The Brewers have now won four of their last eight games. In each of the four wins, they scored exactly eight runs. After the game, Ishikawa explained the need to score so many runs.
“Then we need to score eight runs every time,” first baseman Travis Ishikawa said a few hours later. “Because one run is no fun.”
You know what’s even less fun than one run? Zero runs, which is what the Mets managed against Milwaukee starter Zack Greinke as well as relievers Tim Dillard and Jon Axford. Greinke pitched the first seven innings of the game and allowed only five hits with no walks and seven strikeouts. Dillard and Axford combined to pitch two innings with zero walks, one hit and three strikeouts.
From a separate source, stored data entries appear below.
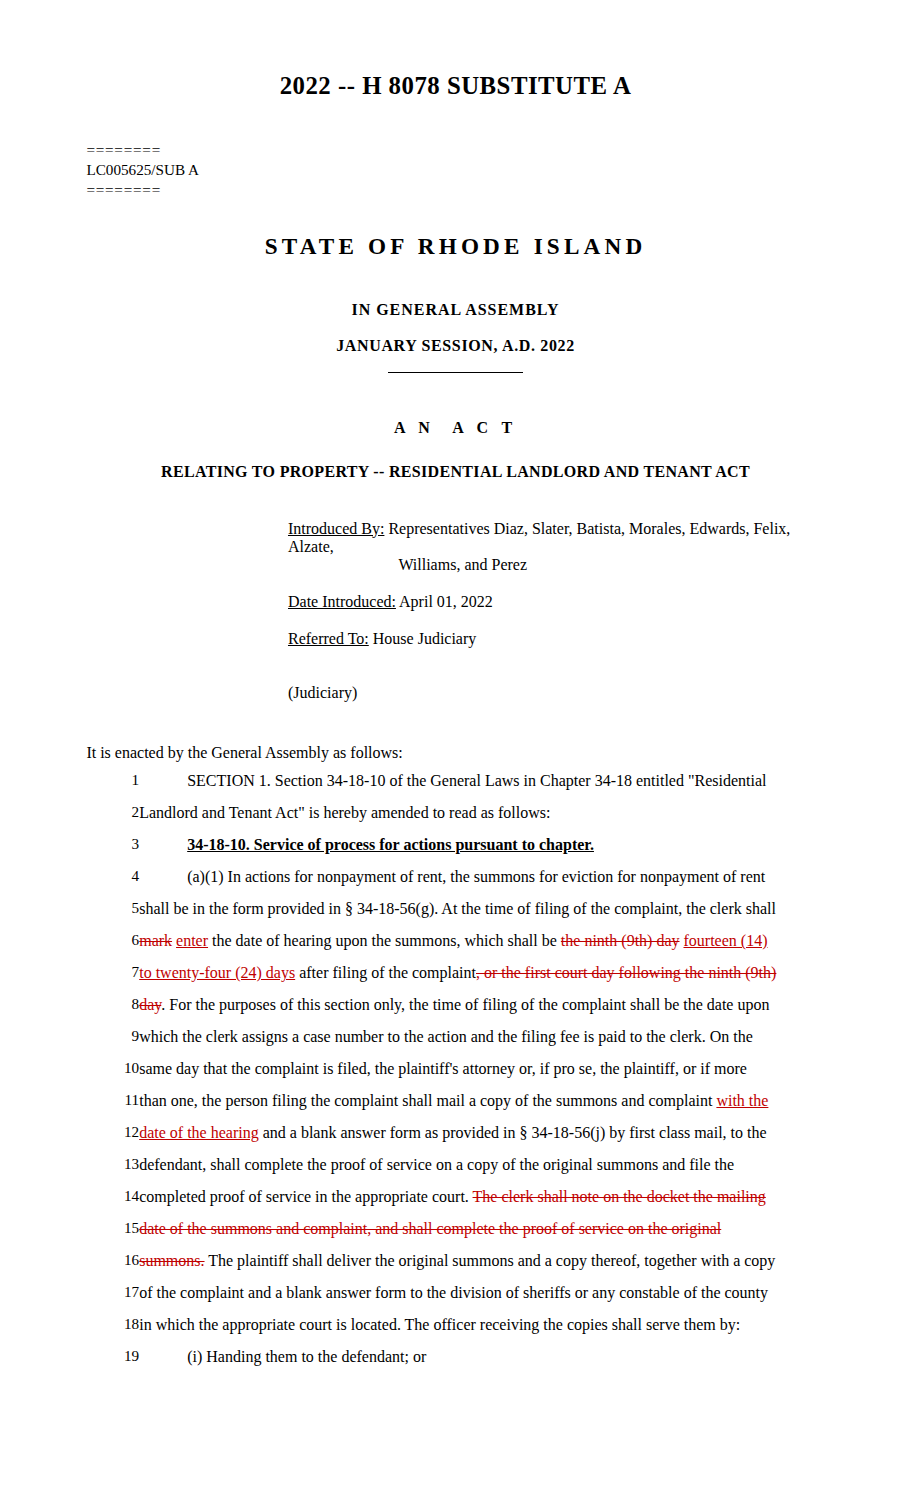2022 -- H 8078 SUBSTITUTE A
========
LC005625/SUB A
========
STATE OF RHODE ISLAND
IN GENERAL ASSEMBLY
JANUARY SESSION, A.D. 2022
A N A C T
RELATING TO PROPERTY -- RESIDENTIAL LANDLORD AND TENANT ACT
Introduced By: Representatives Diaz, Slater, Batista, Morales, Edwards, Felix, Alzate, Williams, and Perez
Date Introduced: April 01, 2022
Referred To: House Judiciary
(Judiciary)
It is enacted by the General Assembly as follows:
| 1 | SECTION 1. Section 34-18-10 of the General Laws in Chapter 34-18 entitled "Residential |
| 2 | Landlord and Tenant Act" is hereby amended to read as follows: |
| 3 | 34-18-10. Service of process for actions pursuant to chapter. |
| 4 | (a)(1) In actions for nonpayment of rent, the summons for eviction for nonpayment of rent |
| 5 | shall be in the form provided in § 34-18-56(g). At the time of filing of the complaint, the clerk shall |
| 6 | mark enter the date of hearing upon the summons, which shall be the ninth (9th) day fourteen (14) |
| 7 | to twenty-four (24) days after filing of the complaint , or the first court day following the ninth (9th) |
| 8 | day . For the purposes of this section only, the time of filing of the complaint shall be the date upon |
| 9 | which the clerk assigns a case number to the action and the filing fee is paid to the clerk. On the |
| 10 | same day that the complaint is filed, the plaintiff's attorney or, if pro se, the plaintiff, or if more |
| 11 | than one, the person filing the complaint shall mail a copy of the summons and complaint with the |
| 12 | date of the hearing and a blank answer form as provided in § 34-18-56(j) by first class mail, to the |
| 13 | defendant, shall complete the proof of service on a copy of the original summons and file the |
| 14 | completed proof of service in the appropriate court. The clerk shall note on the docket the mailing |
| 15 | date of the summons and complaint, and shall complete the proof of service on the original |
| 16 | summons. The plaintiff shall deliver the original summons and a copy thereof, together with a copy |
| 17 | of the complaint and a blank answer form to the division of sheriffs or any constable of the county |
| 18 | in which the appropriate court is located. The officer receiving the copies shall serve them by: |
| 19 | (i) Handing them to the defendant; or |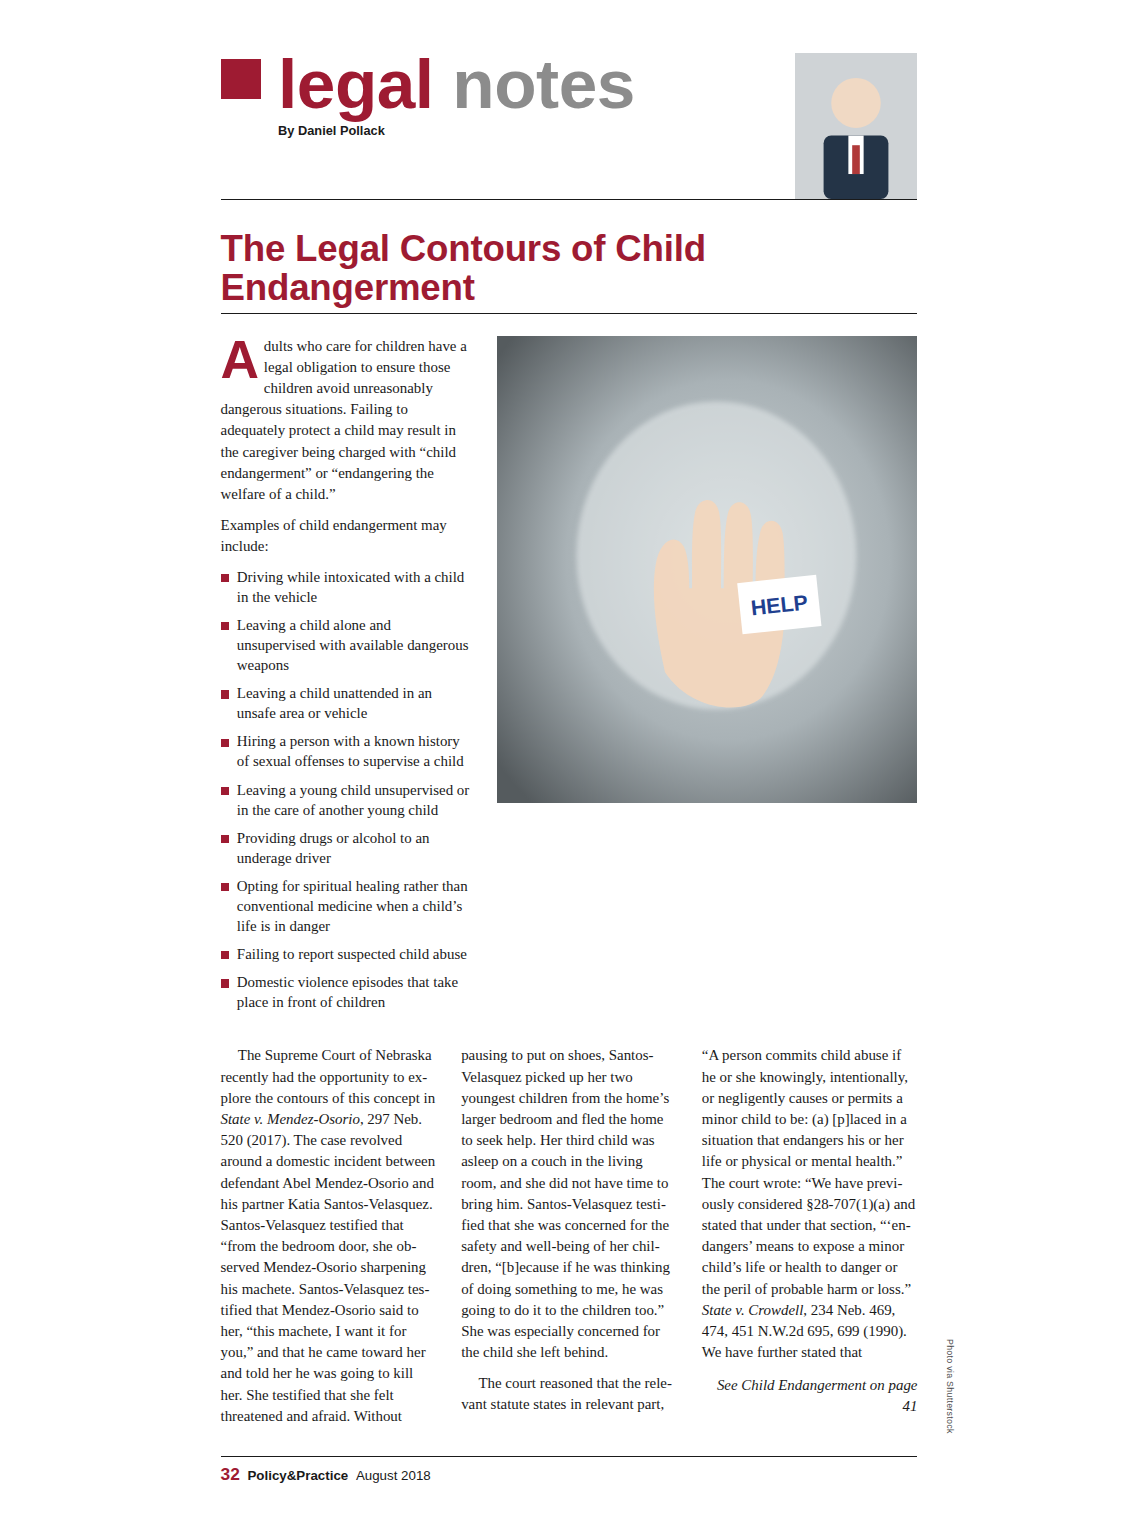legal notes
By Daniel Pollack
The Legal Contours of Child Endangerment
Adults who care for children have a legal obligation to ensure those children avoid unreasonably dangerous situations. Failing to adequately protect a child may result in the caregiver being charged with “child endangerment” or “endangering the welfare of a child.”
Examples of child endangerment may include:
Driving while intoxicated with a child in the vehicle
Leaving a child alone and unsupervised with available dangerous weapons
Leaving a child unattended in an unsafe area or vehicle
Hiring a person with a known history of sexual offenses to supervise a child
Leaving a young child unsupervised or in the care of another young child
Providing drugs or alcohol to an underage driver
Opting for spiritual healing rather than conventional medicine when a child’s life is in danger
Failing to report suspected child abuse
Domestic violence episodes that take place in front of children
The Supreme Court of Nebraska recently had the opportunity to explore the contours of this concept in State v. Mendez-Osorio, 297 Neb. 520 (2017). The case revolved around a domestic incident between defendant Abel Mendez-Osorio and his partner Katia Santos-Velasquez. Santos-Velasquez testified that “from the bedroom door, she observed Mendez-Osorio sharpening his machete. Santos-Velasquez testified that Mendez-Osorio said to her, “this machete, I want it for you,” and that he came toward her and told her he was going to kill her. She testified that she felt threatened and afraid. Without pausing to put on shoes, Santos-Velasquez picked up her two youngest children from the home’s larger bedroom and fled the home to seek help. Her third child was asleep on a couch in the living room, and she did not have time to bring him. Santos-Velasquez testified that she was concerned for the safety and well-being of her children, “[b]ecause if he was thinking of doing something to me, he was going to do it to the children too.” She was especially concerned for the child she left behind.
The court reasoned that the relevant statute states in relevant part, “A person commits child abuse if he or she knowingly, intentionally, or negligently causes or permits a minor child to be: (a) [p]laced in a situation that endangers his or her life or physical or mental health.” The court wrote: “We have previously considered §28-707(1)(a) and stated that under that section, “‘endangers’ means to expose a minor child’s life or health to danger or the peril of probable harm or loss.” State v. Crowdell, 234 Neb. 469, 474, 451 N.W.2d 695, 699 (1990). We have further stated that
See Child Endangerment on page 41
Photo via Shutterstock
32 Policy&Practice August 2018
David Wright and Mike Baxter each managed to go 2 for 2 with a double, but that was the only good news for New York.
The real story happened in the seventh inning. During the top of the frame, mop up man D.J. Carrasco let up a solo homer to Rickie Weeks that made the score 8-0 Milwaukee. The next batter, superstar left fielder Ryan Braun, was hit by a high, inside fastball and Carrasco was ejected. It wasn’t made clear that the Brewers were going to retaliate, but Mets manager Terry Collins took no chances and pinch hit for Wright in the bottom of the inning.
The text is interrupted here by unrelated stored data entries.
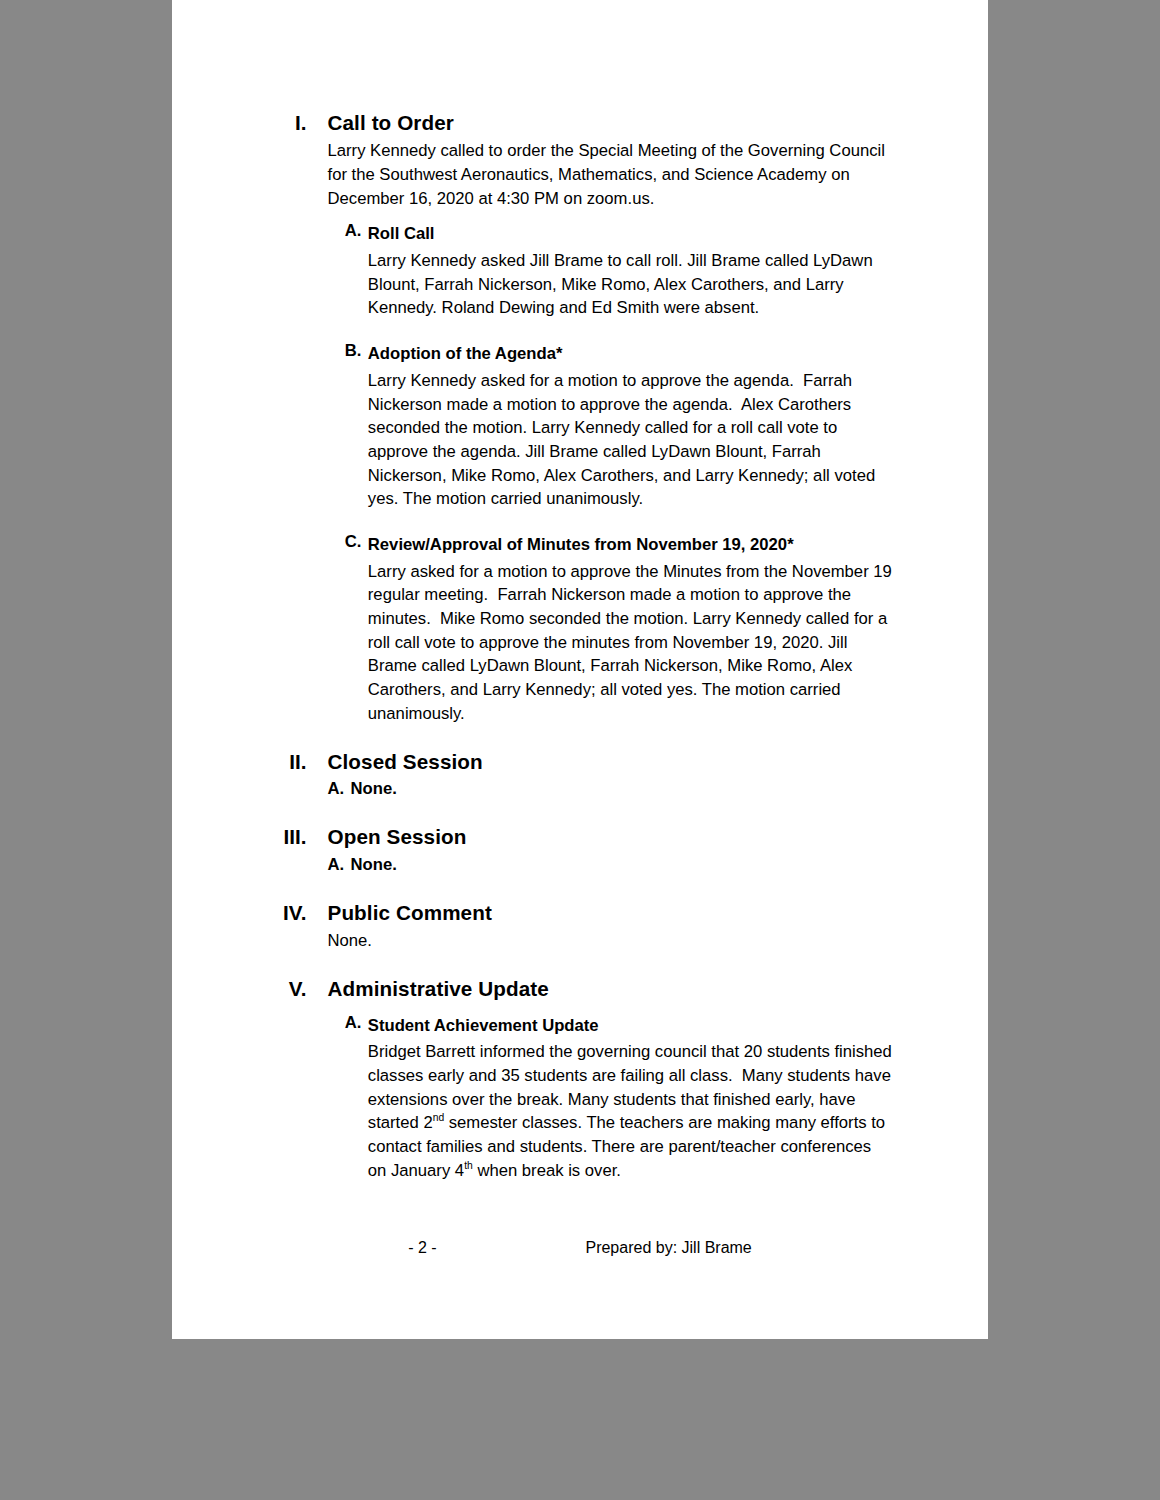I.
Call to Order
Larry Kennedy called to order the Special Meeting of the Governing Council for the Southwest Aeronautics, Mathematics, and Science Academy on December 16, 2020 at 4:30 PM on zoom.us.
A.
Roll Call
Larry Kennedy asked Jill Brame to call roll. Jill Brame called LyDawn Blount, Farrah Nickerson, Mike Romo, Alex Carothers, and Larry Kennedy. Roland Dewing and Ed Smith were absent.
B.
Adoption of the Agenda*
Larry Kennedy asked for a motion to approve the agenda. Farrah Nickerson made a motion to approve the agenda. Alex Carothers seconded the motion. Larry Kennedy called for a roll call vote to approve the agenda. Jill Brame called LyDawn Blount, Farrah Nickerson, Mike Romo, Alex Carothers, and Larry Kennedy; all voted yes. The motion carried unanimously.
C.
Review/Approval of Minutes from November 19, 2020*
Larry asked for a motion to approve the Minutes from the November 19 regular meeting. Farrah Nickerson made a motion to approve the minutes. Mike Romo seconded the motion. Larry Kennedy called for a roll call vote to approve the minutes from November 19, 2020. Jill Brame called LyDawn Blount, Farrah Nickerson, Mike Romo, Alex Carothers, and Larry Kennedy; all voted yes. The motion carried unanimously.
II.
Closed Session
A. None.
III.
Open Session
A. None.
IV.
Public Comment
None.
V.
Administrative Update
A.
Student Achievement Update
Bridget Barrett informed the governing council that 20 students finished classes early and 35 students are failing all class. Many students have extensions over the break. Many students that finished early, have started 2nd semester classes. The teachers are making many efforts to contact families and students. There are parent/teacher conferences on January 4th when break is over.
- 2 - Prepared by: Jill Brame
When Wright heard he was being taken out of the game, he was visibly upset with Collins, and the two could be seen having an intense discussion in the dugout.
After the game, Collins explained that there was no intent to hit Braun in the first place, but he could understand by Milwaukee might be upset.
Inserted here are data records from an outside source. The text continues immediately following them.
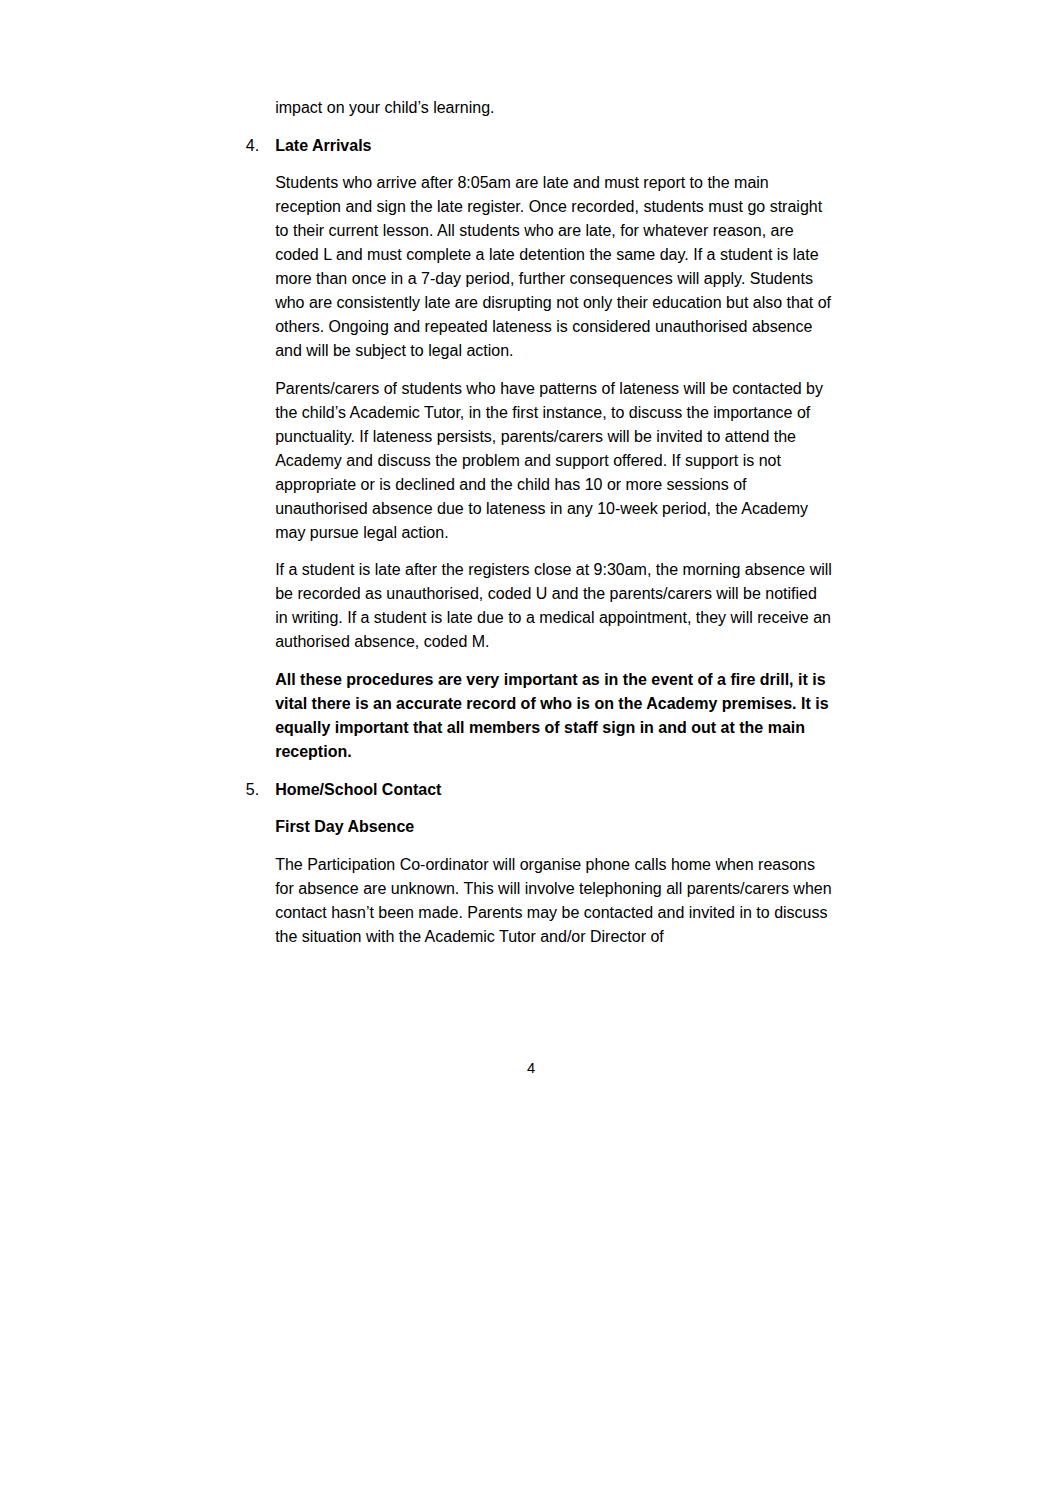impact on your child’s learning.
Late Arrivals
Students who arrive after 8:05am are late and must report to the main reception and sign the late register. Once recorded, students must go straight to their current lesson. All students who are late, for whatever reason, are coded L and must complete a late detention the same day. If a student is late more than once in a 7-day period, further consequences will apply. Students who are consistently late are disrupting not only their education but also that of others. Ongoing and repeated lateness is considered unauthorised absence and will be subject to legal action.
Parents/carers of students who have patterns of lateness will be contacted by the child’s Academic Tutor, in the first instance, to discuss the importance of punctuality. If lateness persists, parents/carers will be invited to attend the Academy and discuss the problem and support offered. If support is not appropriate or is declined and the child has 10 or more sessions of unauthorised absence due to lateness in any 10-week period, the Academy may pursue legal action.
If a student is late after the registers close at 9:30am, the morning absence will be recorded as unauthorised, coded U and the parents/carers will be notified in writing. If a student is late due to a medical appointment, they will receive an authorised absence, coded M.
All these procedures are very important as in the event of a fire drill, it is vital there is an accurate record of who is on the Academy premises. It is equally important that all members of staff sign in and out at the main reception.
Home/School Contact
First Day Absence
The Participation Co-ordinator will organise phone calls home when reasons for absence are unknown. This will involve telephoning all parents/carers when contact hasn’t been made. Parents may be contacted and invited in to discuss the situation with the Academic Tutor and/or Director of
4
“If I’m the umpire, it sure looked like that,” he said. “Nickeas said, ‘We didn’t intend to hit him.’ I said, ‘Mike, I believe that. But if that’s on the other side of the field — if Kirk Nieuwenhuis hits a homer and David Wright gets drilled in a game like tonight with the next pitch — somebody better be ejected.'”
“If it’s David Wright getting hit in that instance, I totally understand what happened. I really and truly do. I don’t think we did it on purpose, but I understand the perception of the whole play.”
Although part of me thinks that Collins should have let the Brewers do with Wright what they wanted to do, another part of me respects him for wanting to protect his players. Collins let reporters know that that was his number one priority in the ordeal.
But, I’ve got news for you, in this game there are unwritten rules, and one of them is You Hit My Guy, I’m Hitting Your Guy. They’re not hitting my guy tonight. I’m not exposing him to being hit. He said, ‘If anybody gets hit, I want it to be me.’ I said, ‘I’m sorry, it isn’t going to be you.’
The only problem now is that the situation is sort of unresolved. We don’t know if the Brewers feel any ill will towards the Mets for hitting their best player and then hiding Wright on the bench. At least Braun seems okay with the whole thing.
“David is one of my favorite players in the league. I respect the fact that he wanted to stay in the game. I don’t fault them for making that decision at all. I don’t think we planned to retaliate, but I respect the fact that they made that decision. It’s smart in certain situations where you anticipate it. He’s too good of a player for them to lose.”
New York doesn’t play Milwaukee again until September 14, when the two teams kick off a three-game series at Miller Park. Next up for the Mets is a pair of home games with the Cincinnati Reds. Tonight, Johan Santana is on the mound versus Cincinnati’s Mike Leake.